# Try it
For the entries that follow, give the number of lines holding the string "correlate" and nothing more.

Excerpts from a dataset:
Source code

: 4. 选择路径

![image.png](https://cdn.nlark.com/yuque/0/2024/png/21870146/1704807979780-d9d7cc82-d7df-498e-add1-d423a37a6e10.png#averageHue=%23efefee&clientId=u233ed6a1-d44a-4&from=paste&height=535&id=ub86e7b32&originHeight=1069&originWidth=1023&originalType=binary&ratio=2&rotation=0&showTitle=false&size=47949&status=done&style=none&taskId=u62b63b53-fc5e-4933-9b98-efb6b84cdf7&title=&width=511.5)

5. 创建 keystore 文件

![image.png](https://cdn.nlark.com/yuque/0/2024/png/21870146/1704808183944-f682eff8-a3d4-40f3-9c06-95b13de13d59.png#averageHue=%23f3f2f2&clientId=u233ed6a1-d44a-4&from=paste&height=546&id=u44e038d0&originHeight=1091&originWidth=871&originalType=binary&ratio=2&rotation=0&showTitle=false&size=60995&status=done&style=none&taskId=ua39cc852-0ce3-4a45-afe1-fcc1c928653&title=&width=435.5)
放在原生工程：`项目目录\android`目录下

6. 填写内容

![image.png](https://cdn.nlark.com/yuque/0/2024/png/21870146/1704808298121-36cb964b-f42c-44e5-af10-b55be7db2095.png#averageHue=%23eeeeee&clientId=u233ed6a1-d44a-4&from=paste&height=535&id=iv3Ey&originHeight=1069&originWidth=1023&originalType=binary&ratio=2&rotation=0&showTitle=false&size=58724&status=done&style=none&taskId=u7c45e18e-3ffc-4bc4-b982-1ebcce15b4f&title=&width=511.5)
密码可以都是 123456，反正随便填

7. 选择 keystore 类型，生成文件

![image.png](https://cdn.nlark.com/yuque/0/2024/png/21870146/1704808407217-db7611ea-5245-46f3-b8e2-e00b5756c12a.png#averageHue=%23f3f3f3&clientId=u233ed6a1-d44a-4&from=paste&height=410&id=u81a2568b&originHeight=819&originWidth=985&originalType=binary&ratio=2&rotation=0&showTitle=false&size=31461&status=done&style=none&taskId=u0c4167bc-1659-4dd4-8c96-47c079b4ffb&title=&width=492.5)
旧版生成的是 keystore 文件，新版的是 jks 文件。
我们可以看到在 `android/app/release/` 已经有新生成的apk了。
...
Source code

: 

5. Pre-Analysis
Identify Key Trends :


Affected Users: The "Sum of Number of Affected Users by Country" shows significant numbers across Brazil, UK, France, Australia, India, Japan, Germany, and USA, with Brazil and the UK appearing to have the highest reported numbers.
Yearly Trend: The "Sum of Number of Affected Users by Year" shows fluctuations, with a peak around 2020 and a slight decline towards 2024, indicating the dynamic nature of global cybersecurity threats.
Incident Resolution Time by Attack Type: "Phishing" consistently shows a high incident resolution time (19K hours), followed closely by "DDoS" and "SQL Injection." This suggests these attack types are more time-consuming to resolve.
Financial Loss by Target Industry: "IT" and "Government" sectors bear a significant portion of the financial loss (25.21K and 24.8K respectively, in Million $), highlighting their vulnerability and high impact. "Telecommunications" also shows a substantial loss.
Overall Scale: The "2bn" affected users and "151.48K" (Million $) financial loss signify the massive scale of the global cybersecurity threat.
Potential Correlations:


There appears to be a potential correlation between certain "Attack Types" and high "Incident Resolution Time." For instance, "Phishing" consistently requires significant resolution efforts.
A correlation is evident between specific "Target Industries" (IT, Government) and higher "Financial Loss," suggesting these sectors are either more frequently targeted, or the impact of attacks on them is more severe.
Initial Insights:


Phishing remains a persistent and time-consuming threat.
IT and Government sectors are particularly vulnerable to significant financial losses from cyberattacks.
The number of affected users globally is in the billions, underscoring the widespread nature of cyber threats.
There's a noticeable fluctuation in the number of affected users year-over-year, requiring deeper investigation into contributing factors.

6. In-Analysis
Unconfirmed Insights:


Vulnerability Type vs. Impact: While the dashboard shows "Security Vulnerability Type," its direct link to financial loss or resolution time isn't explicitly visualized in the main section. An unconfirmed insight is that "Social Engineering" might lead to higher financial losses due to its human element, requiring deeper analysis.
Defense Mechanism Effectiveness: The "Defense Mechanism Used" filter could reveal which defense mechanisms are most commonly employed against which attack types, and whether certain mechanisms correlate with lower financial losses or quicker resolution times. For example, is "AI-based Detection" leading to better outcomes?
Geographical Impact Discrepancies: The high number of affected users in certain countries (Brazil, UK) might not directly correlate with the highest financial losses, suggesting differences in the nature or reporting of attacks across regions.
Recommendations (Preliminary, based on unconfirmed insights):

# Task answer
2